NSA believes North Korea is behind WannaCry


Stuck with “moderate security.”

The US National Security Agency (NSA) has linked the North Korean government to WannaCry, the Washington Post.

Internal assessment
Their assessment, released internally last week and not yet published, should be based on analyzes of tactics, techniques and goals that all point to North Koreans with “moderate safety.”

It’s supposed to be the North Korean spying agency, Reconnaissance General Bureau (RGB), who was behind the crime, infecting over 200,000 computers claiming redundancies around the world last month.

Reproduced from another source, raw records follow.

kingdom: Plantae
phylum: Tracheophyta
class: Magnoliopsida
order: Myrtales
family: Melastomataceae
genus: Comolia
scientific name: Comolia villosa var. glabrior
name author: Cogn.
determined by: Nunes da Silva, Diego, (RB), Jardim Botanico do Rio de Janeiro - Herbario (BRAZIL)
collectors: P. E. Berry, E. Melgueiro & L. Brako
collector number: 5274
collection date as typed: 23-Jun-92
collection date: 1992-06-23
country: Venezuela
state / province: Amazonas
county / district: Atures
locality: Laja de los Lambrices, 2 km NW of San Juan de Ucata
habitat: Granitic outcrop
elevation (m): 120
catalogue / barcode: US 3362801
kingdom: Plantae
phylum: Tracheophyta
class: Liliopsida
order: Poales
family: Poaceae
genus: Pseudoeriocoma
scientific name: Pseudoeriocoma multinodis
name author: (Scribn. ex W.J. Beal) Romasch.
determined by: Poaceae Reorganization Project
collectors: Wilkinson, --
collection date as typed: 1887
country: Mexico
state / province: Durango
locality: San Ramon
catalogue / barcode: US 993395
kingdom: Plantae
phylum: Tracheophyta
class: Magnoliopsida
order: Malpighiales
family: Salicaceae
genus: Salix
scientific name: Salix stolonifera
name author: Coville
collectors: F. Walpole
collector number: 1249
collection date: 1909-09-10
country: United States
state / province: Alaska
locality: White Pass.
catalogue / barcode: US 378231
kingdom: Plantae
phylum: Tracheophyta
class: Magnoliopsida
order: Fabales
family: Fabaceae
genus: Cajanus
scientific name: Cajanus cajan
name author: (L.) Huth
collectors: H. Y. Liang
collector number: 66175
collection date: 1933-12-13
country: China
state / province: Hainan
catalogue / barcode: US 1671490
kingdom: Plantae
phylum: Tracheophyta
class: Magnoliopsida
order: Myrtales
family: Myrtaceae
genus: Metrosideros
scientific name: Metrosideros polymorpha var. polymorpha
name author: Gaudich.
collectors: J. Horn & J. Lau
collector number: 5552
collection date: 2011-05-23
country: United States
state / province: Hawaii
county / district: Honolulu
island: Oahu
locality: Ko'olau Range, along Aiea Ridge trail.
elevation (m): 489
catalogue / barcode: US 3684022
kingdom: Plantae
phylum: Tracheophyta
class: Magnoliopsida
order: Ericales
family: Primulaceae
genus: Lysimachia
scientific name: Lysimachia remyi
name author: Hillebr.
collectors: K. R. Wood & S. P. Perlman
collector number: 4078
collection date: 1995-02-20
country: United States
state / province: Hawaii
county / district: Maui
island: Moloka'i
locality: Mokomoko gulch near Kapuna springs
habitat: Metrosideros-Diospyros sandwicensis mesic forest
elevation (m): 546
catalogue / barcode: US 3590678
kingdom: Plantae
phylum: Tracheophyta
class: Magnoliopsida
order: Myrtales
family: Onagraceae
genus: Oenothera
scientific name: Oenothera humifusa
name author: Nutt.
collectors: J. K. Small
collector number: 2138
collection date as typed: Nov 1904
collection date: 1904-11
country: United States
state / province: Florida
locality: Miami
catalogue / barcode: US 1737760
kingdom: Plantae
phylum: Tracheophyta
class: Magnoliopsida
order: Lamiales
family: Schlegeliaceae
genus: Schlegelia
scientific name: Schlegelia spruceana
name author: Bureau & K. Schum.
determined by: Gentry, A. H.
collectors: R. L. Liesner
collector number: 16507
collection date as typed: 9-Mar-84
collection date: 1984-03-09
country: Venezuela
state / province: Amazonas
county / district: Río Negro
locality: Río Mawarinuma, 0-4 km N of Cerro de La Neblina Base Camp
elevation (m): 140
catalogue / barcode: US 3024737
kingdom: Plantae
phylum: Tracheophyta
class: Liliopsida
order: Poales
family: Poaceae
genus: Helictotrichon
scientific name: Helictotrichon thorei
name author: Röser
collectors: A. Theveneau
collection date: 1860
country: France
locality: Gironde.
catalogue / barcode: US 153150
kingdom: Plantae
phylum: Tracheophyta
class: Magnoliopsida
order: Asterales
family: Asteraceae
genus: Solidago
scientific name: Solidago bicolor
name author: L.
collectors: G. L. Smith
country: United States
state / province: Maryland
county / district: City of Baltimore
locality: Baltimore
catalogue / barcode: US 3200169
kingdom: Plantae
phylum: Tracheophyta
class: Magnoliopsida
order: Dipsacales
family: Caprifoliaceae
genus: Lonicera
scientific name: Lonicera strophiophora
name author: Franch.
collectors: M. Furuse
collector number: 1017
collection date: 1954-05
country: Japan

Can not get hold of the money
WannaCry should have been an attempt to make money for the regime, writes the newspaper, but this should have gone wrong.

The hackers behind the worm must have earned $ 140,000 (1 190,000) in Bitcoin, but one mistake should have made this revenue public so nobody dares to touch the money.

IP addresses in China
However, the NSA’s assessment itself should not have reached a firm conclusion without saying that the evidence points to Pyongyang.

For example, they found a number of IP addresses in China that are often used by RGB, and the assessment should be in line with ratings from other Western affiliates.

The NSA also discovered an early version of the WannaCry worm in circuits in China that came from North Korea, and should have been used as a prototype on the worm itself.